**TAREAS PENDIENTES:**
1 - En el texto sobre el Passage Pommeraye, ¿en qué libro de Julio Cortázar figura el relato “El otro cielo”?
2 - Por favor, reproduce un fragmento del texto sobre el Passage Pommeraye: empieza en las palabras “El protagonista de” y detente después de “y poetas malditos.”.

**TEXTO PROPORCIONADO:**
+---+

Viernes, 6 de diciembre
PASSAGE POMMERAYE
Desde que leí a finales de los años sesenta “El otro cielo”, uno de los relatos reunidos por Julio Cortázar, en Todos los fuegos el fuego, descubrir un nuevo pasaje tiene para mí un secreto atractivo.
El protagonista de “El otro cielo” entra en la parisina Galerie Vivienne y aparece en el Pasaje Güemes, junto a la calle Florida, en Buenos Aires, o al revés. Pasa también de un tiempo a otro: de los años cuarenta de su adolescencia a un fin de siglo de ajenjo y prostitutas y poetas malditos.
Descubro hoy este pasaje, del que ni siquiera había oído hablar, cerca de la Place du Commerce y en una calle en la que abundan las librerías. Tiene varios pisos y una operística escalinata, rodeada de esculturas.

+---+

**DATOS PROPORCIONADOS:**
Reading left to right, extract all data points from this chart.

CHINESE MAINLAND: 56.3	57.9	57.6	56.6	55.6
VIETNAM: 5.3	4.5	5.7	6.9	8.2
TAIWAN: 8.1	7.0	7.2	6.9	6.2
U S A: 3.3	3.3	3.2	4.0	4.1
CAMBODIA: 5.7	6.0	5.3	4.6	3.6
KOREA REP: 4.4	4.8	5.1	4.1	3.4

+---+

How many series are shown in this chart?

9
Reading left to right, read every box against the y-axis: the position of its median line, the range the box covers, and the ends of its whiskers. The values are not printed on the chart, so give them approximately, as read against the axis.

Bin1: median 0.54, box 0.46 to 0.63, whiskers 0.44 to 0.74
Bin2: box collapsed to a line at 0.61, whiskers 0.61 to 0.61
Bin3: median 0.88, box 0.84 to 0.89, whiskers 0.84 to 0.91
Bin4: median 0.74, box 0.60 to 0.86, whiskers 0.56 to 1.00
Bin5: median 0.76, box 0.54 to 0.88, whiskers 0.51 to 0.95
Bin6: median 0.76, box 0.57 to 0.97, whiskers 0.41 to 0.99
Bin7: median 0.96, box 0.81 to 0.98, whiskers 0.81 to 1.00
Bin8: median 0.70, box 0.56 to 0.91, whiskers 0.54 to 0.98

+---+

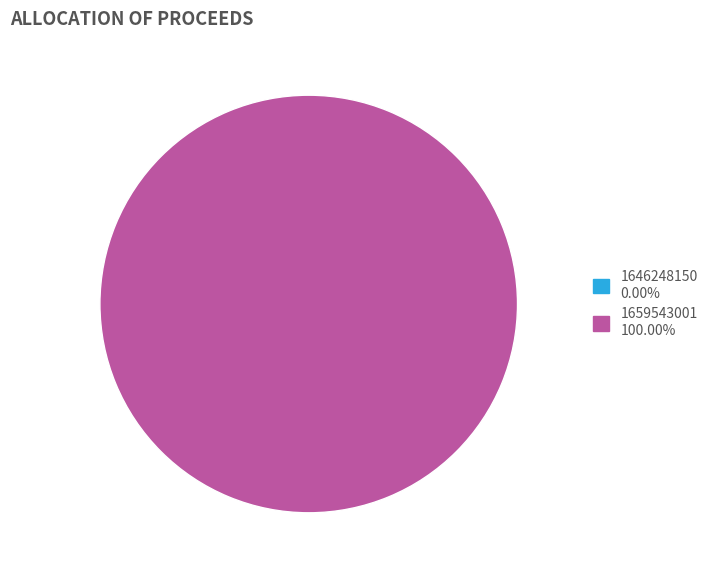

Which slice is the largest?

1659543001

+---+

**RESPUESTAS:**
1 - En Todos los fuegos el fuego.

2 -
El protagonista de “El otro cielo” entra en la parisina Galerie Vivienne y aparece en el Pasaje Güemes, junto a la calle Florida, en Buenos Aires, o al revés. Pasa también de un tiempo a otro: de los años cuarenta de su adolescencia a un fin de siglo de ajenjo y prostitutas y poetas malditos.